Copy the data below verbatim, line for line, and omit the pictures from your output.

- **Supplied material**
========

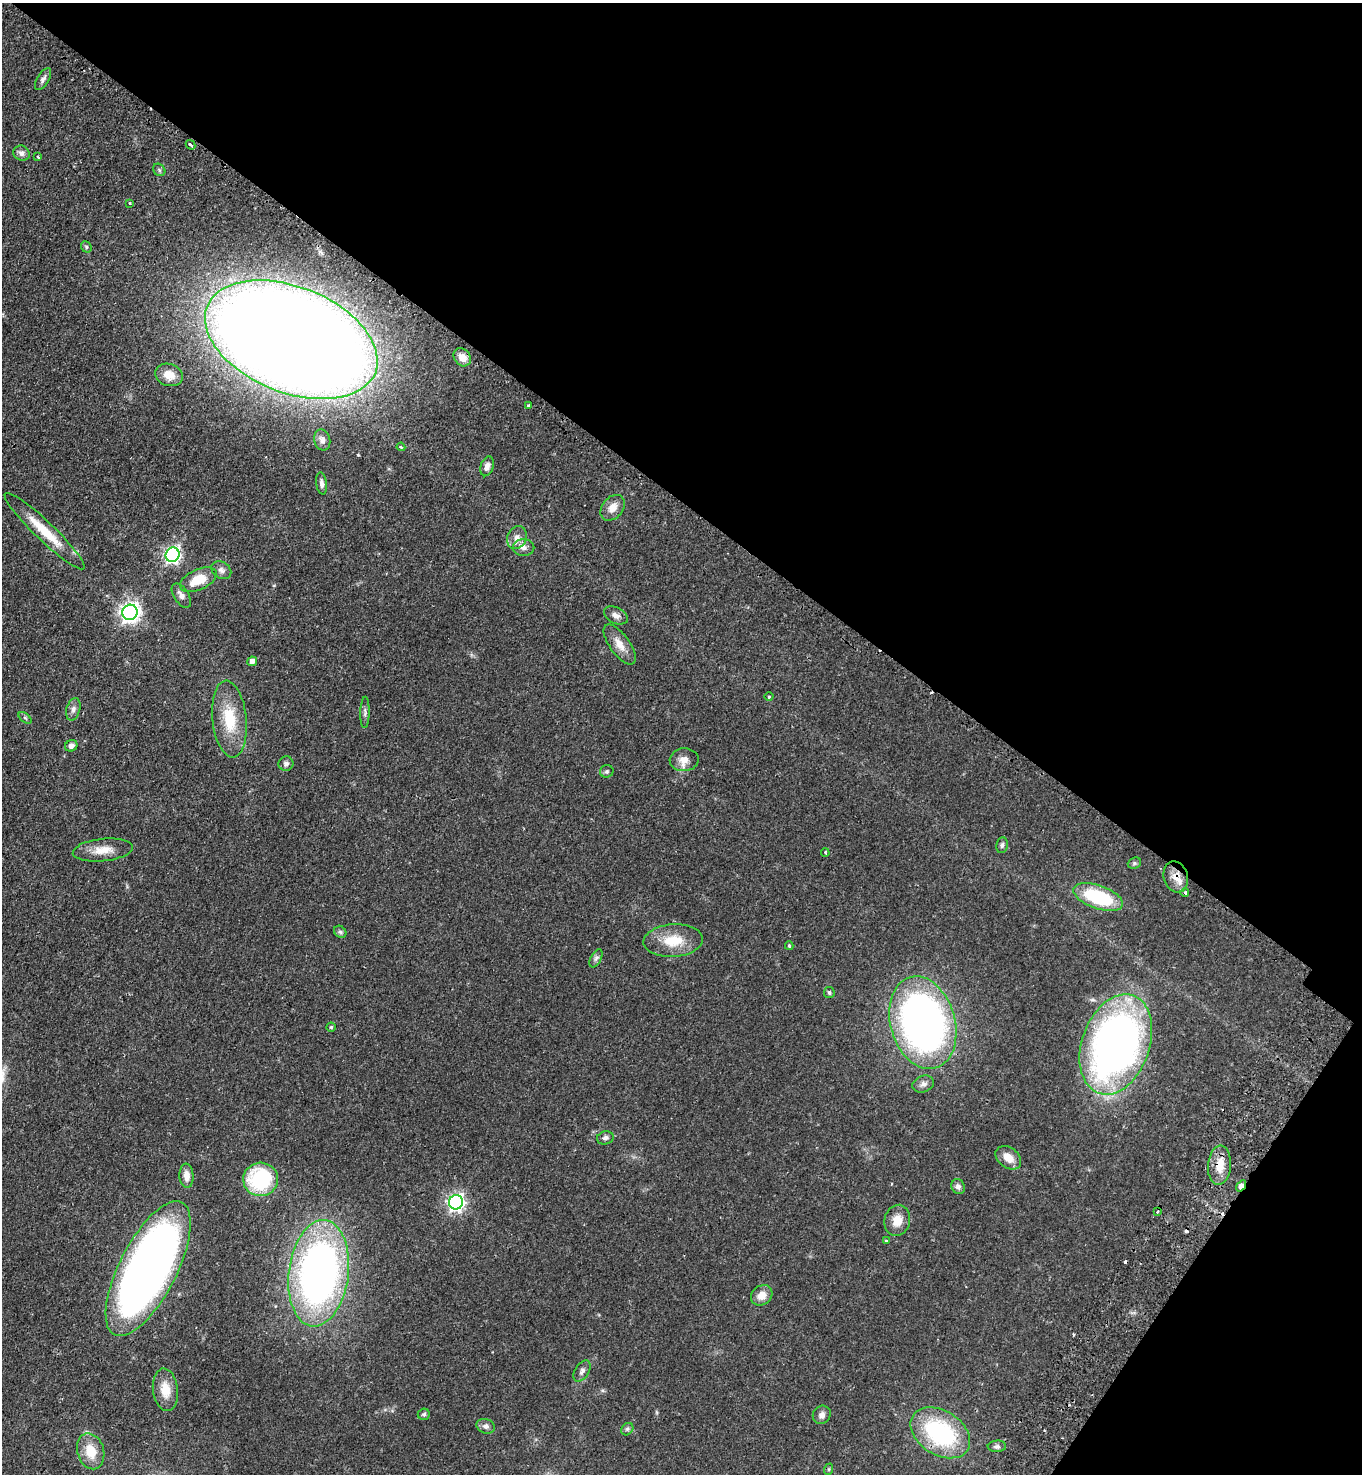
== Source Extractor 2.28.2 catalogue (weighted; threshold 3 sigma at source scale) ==
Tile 8 of 4 x 4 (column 4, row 2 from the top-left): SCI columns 4439-5798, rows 2996-4467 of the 6019 x 5989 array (HDU 1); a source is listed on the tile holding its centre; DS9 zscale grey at full resolution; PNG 1364 x 1476 px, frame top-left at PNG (2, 3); each listed source drawn as its Kron ellipse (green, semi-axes under 4 px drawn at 4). Shown black and unused: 38% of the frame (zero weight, under 2 of 3 exposures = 4% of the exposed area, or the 3 px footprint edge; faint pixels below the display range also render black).
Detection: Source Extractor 2.28.2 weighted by HDU 2 'WHT'; one run over the whole footprint, this tile lists its part. Background 0.0484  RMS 0.0055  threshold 0.0247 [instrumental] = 3 sigma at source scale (4.5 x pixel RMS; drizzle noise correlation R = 1.50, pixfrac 1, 0.05/0.05 arcsec/px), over >= 5 px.
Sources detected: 79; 3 cosmic-ray / hot-pixel residue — neither listed nor drawn; the other 76 listed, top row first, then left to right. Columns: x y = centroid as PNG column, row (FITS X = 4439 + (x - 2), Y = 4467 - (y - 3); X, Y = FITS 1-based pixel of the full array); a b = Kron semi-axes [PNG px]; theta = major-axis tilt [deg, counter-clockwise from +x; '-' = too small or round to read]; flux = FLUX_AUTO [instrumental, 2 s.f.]
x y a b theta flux
43 79 12 6 58 2.1
190 145 5 3 - 1.5
22 153 8 7 - 2.5
38 157 3 3 - 1.2
159 170 7 5 -48 1
129 203 3 2 - 0.82
86 247 6 5 - 0.8
291 340 90 53 -22 1900
462 357 10 8 -53 4.6
169 375 14 11 -18 6.2
528 406 3 3 - 1.1
322 440 10 8 -76 2.7
401 447 4 3 - 0.56
487 466 10 6 73 2.5
322 483 11 5 -81 2
613 508 14 10 50 5
45 531 54 9 -43 17
517 538 12 9 66 3.8
524 547 10 8 0 2.9
172 555 7 6 - 160
221 570 10 8 -33 2.3
198 580 19 10 24 13
181 596 14 7 -57 3
130 612 8 7 - 280
616 615 13 8 -27 2.8
620 644 23 10 -54 6.2
252 661 5 4 - 2.7
769 697 4 3 - 0.47
73 709 11 7 74 2.3
365 712 15 4 88 1.6
25 718 7 4 -37 0.84
229 719 38 17 -84 21
71 746 6 5 - 2.3
684 760 14 11 5 4.9
286 764 7 7 - 1.8
607 771 7 6 - 1
1002 845 8 5 80 1.4
103 850 30 11 6 8.2
825 853 4 3 - 0.74
1134 863 7 5 22 1
1176 877 16 12 -74 6.3
1185 893 4 4 - 1.3
1098 897 26 11 -20 37
340 932 7 5 -45 1
673 941 30 16 4 15
789 946 4 4 - 1
596 958 10 5 62 1.6
829 993 5 5 - 1.1
923 1023 47 32 -74 290
331 1027 4 4 - 0.67
1116 1044 52 34 70 340
923 1084 11 8 20 2.5
605 1138 8 6 15 1.7
1008 1158 14 10 -38 6
1219 1165 19 11 85 8.5
186 1176 12 7 -86 4.3
261 1179 17 17 - 48
958 1186 8 6 -62 1.9
1241 1186 6 4 54 4.5
456 1202 7 7 - 180
1158 1212 4 3 - 0.62
897 1220 16 12 75 6.9
886 1241 4 3 - 0.55
148 1269 74 28 63 400
319 1273 53 30 83 270
762 1295 11 9 37 5.4
582 1371 11 7 57 2
165 1390 21 12 -83 8.5
424 1414 6 5 - 0.96
822 1415 9 8 - 2.4
486 1426 9 7 -17 2.2
627 1429 7 5 47 1.1
940 1433 32 22 -33 62
997 1446 9 5 3 1.5
91 1451 18 13 -73 11
829 1469 6 3 72 0.62
Overlapping masked pixels (flux is a lower limit): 5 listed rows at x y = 291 340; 1176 877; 1219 1165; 1241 1186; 940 1433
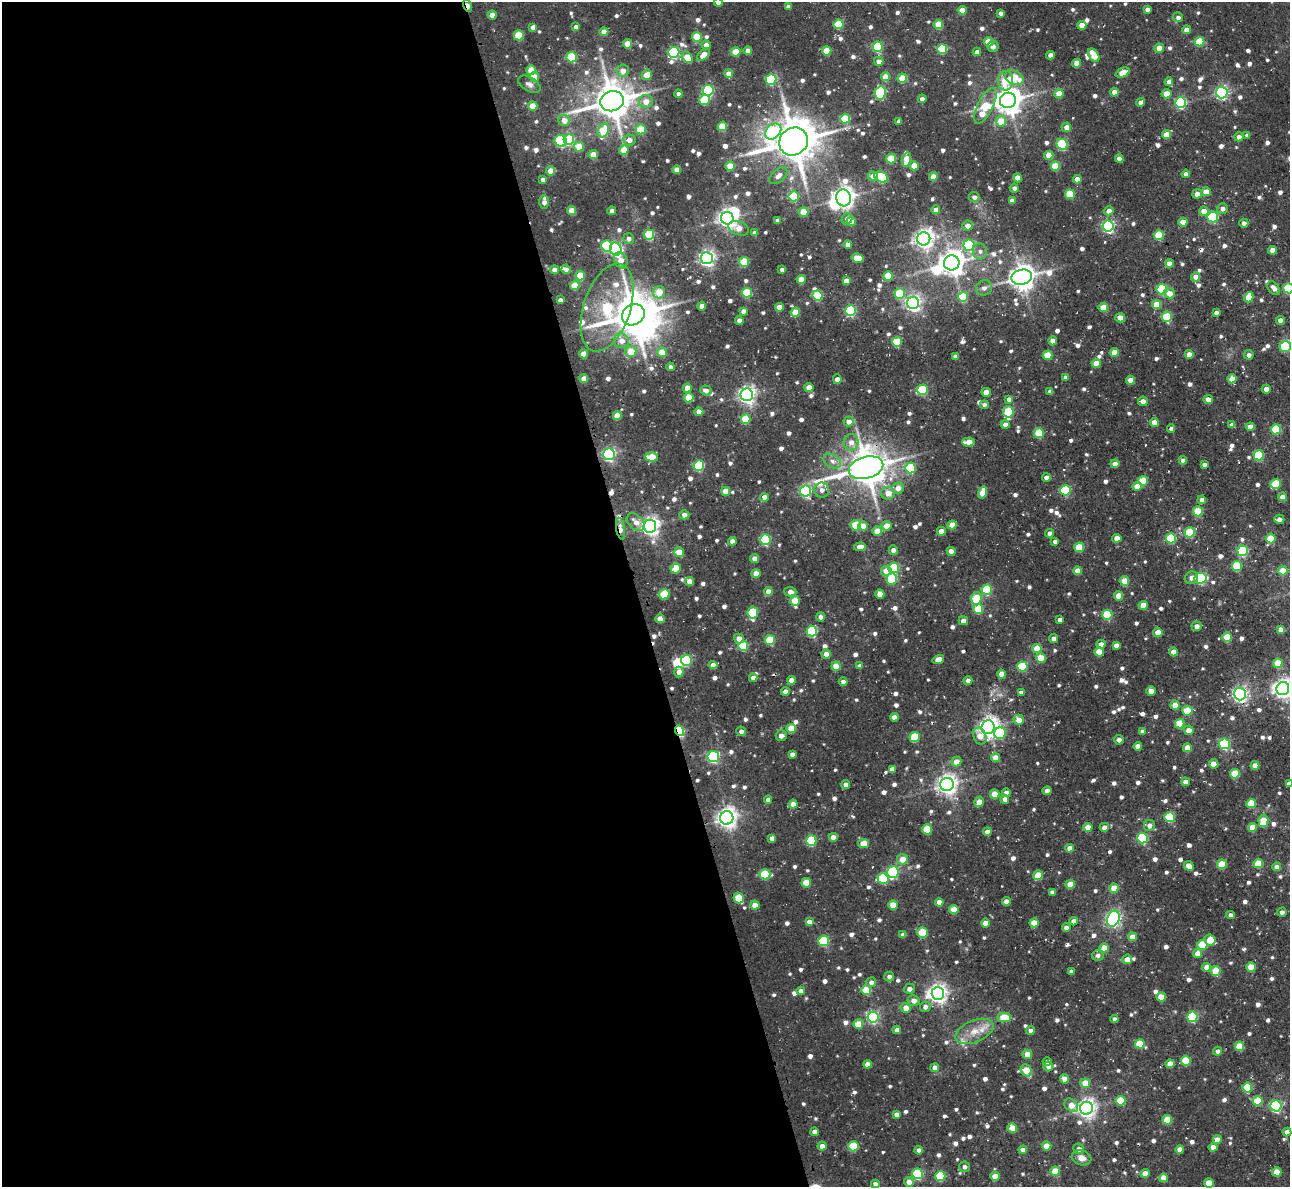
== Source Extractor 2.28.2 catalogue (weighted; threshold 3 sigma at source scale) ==
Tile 9 of 4 x 4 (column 1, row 3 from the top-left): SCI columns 41-1328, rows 1350-2534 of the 5237 x 5206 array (HDU 1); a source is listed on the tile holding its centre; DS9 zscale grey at full resolution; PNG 1292 x 1189 px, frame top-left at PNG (2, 2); each listed source drawn as its Kron ellipse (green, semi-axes under 4 px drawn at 4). Shown black and unused: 49% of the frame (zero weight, under 3 of 4 exposures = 5% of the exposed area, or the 3 px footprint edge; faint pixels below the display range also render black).
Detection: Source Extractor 2.28.2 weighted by HDU 2 'WHT'; one run over the whole footprint, this tile lists its part. Background 0.0332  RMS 0.0056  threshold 0.0251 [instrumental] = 3 sigma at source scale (4.5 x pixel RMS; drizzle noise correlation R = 1.50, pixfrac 1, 0.05/0.05 arcsec/px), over >= 5 px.
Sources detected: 893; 7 inside a brighter object's white glare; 3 cosmic-ray / hot-pixel residue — neither listed nor drawn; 10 inside a brighter listed object's ellipse — not listed separately; of the other 873, all 500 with FLUX_AUTO >= 2.3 (the completeness limit of this list) listed and drawn (373 fainter detections not listed), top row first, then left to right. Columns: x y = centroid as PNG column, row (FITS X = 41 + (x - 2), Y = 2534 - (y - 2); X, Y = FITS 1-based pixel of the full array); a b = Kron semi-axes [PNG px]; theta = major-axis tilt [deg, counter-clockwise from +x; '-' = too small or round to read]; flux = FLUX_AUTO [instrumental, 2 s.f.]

========

- **Reply to the task**
== Source Extractor 2.28.2 catalogue (weighted; threshold 3 sigma at source scale) ==
Tile 8 of 4 x 4 (column 4, row 2 from the top-left): SCI columns 4439-5798, rows 2996-4467 of the 6019 x 5989 array (HDU 1); a source is listed on the tile holding its centre; DS9 zscale grey at full resolution; PNG 1364 x 1476 px, frame top-left at PNG (2, 3); each listed source drawn as its Kron ellipse (green, semi-axes under 4 px drawn at 4). Shown black and unused: 38% of the frame (zero weight, under 2 of 3 exposures = 4% of the exposed area, or the 3 px footprint edge; faint pixels below the display range also render black).
Detection: Source Extractor 2.28.2 weighted by HDU 2 'WHT'; one run over the whole footprint, this tile lists its part. Background 0.0484  RMS 0.0055  threshold 0.0247 [instrumental] = 3 sigma at source scale (4.5 x pixel RMS; drizzle noise correlation R = 1.50, pixfrac 1, 0.05/0.05 arcsec/px), over >= 5 px.
Sources detected: 79; 3 cosmic-ray / hot-pixel residue — neither listed nor drawn; the other 76 listed, top row first, then left to right. Columns: x y = centroid as PNG column, row (FITS X = 4439 + (x - 2), Y = 4467 - (y - 3); X, Y = FITS 1-based pixel of the full array); a b = Kron semi-axes [PNG px]; theta = major-axis tilt [deg, counter-clockwise from +x; '-' = too small or round to read]; flux = FLUX_AUTO [instrumental, 2 s.f.]
x y a b theta flux
43 79 12 6 58 2.1
190 145 5 3 - 1.5
22 153 8 7 - 2.5
38 157 3 3 - 1.2
159 170 7 5 -48 1
129 203 3 2 - 0.82
86 247 6 5 - 0.8
291 340 90 53 -22 1900
462 357 10 8 -53 4.6
169 375 14 11 -18 6.2
528 406 3 3 - 1.1
322 440 10 8 -76 2.7
401 447 4 3 - 0.56
487 466 10 6 73 2.5
322 483 11 5 -81 2
613 508 14 10 50 5
45 531 54 9 -43 17
517 538 12 9 66 3.8
524 547 10 8 0 2.9
172 555 7 6 - 160
221 570 10 8 -33 2.3
198 580 19 10 24 13
181 596 14 7 -57 3
130 612 8 7 - 280
616 615 13 8 -27 2.8
620 644 23 10 -54 6.2
252 661 5 4 - 2.7
769 697 4 3 - 0.47
73 709 11 7 74 2.3
365 712 15 4 88 1.6
25 718 7 4 -37 0.84
229 719 38 17 -84 21
71 746 6 5 - 2.3
684 760 14 11 5 4.9
286 764 7 7 - 1.8
607 771 7 6 - 1
1002 845 8 5 80 1.4
103 850 30 11 6 8.2
825 853 4 3 - 0.74
1134 863 7 5 22 1
1176 877 16 12 -74 6.3
1185 893 4 4 - 1.3
1098 897 26 11 -20 37
340 932 7 5 -45 1
673 941 30 16 4 15
789 946 4 4 - 1
596 958 10 5 62 1.6
829 993 5 5 - 1.1
923 1023 47 32 -74 290
331 1027 4 4 - 0.67
1116 1044 52 34 70 340
923 1084 11 8 20 2.5
605 1138 8 6 15 1.7
1008 1158 14 10 -38 6
1219 1165 19 11 85 8.5
186 1176 12 7 -86 4.3
261 1179 17 17 - 48
958 1186 8 6 -62 1.9
1241 1186 6 4 54 4.5
456 1202 7 7 - 180
1158 1212 4 3 - 0.62
897 1220 16 12 75 6.9
886 1241 4 3 - 0.55
148 1269 74 28 63 400
319 1273 53 30 83 270
762 1295 11 9 37 5.4
582 1371 11 7 57 2
165 1390 21 12 -83 8.5
424 1414 6 5 - 0.96
822 1415 9 8 - 2.4
486 1426 9 7 -17 2.2
627 1429 7 5 47 1.1
940 1433 32 22 -33 62
997 1446 9 5 3 1.5
91 1451 18 13 -73 11
829 1469 6 3 72 0.62
Overlapping masked pixels (flux is a lower limit): 5 listed rows at x y = 291 340; 1176 877; 1219 1165; 1241 1186; 940 1433
== Source Extractor 2.28.2 catalogue (weighted; threshold 3 sigma at source scale) ==
Tile 9 of 4 x 4 (column 1, row 3 from the top-left): SCI columns 41-1328, rows 1350-2534 of the 5237 x 5206 array (HDU 1); a source is listed on the tile holding its centre; DS9 zscale grey at full resolution; PNG 1292 x 1189 px, frame top-left at PNG (2, 2); each listed source drawn as its Kron ellipse (green, semi-axes under 4 px drawn at 4). Shown black and unused: 49% of the frame (zero weight, under 3 of 4 exposures = 5% of the exposed area, or the 3 px footprint edge; faint pixels below the display range also render black).
Detection: Source Extractor 2.28.2 weighted by HDU 2 'WHT'; one run over the whole footprint, this tile lists its part. Background 0.0332  RMS 0.0056  threshold 0.0251 [instrumental] = 3 sigma at source scale (4.5 x pixel RMS; drizzle noise correlation R = 1.50, pixfrac 1, 0.05/0.05 arcsec/px), over >= 5 px.
Sources detected: 893; 7 inside a brighter object's white glare; 3 cosmic-ray / hot-pixel residue — neither listed nor drawn; 10 inside a brighter listed object's ellipse — not listed separately; of the other 873, all 500 with FLUX_AUTO >= 2.3 (the completeness limit of this list) listed and drawn (373 fainter detections not listed), top row first, then left to right. Columns: x y = centroid as PNG column, row (FITS X = 41 + (x - 2), Y = 2534 - (y - 2); X, Y = FITS 1-based pixel of the full array); a b = Kron semi-axes [PNG px]; theta = major-axis tilt [deg, counter-clockwise from +x; '-' = too small or round to read]; flux = FLUX_AUTO [instrumental, 2 s.f.]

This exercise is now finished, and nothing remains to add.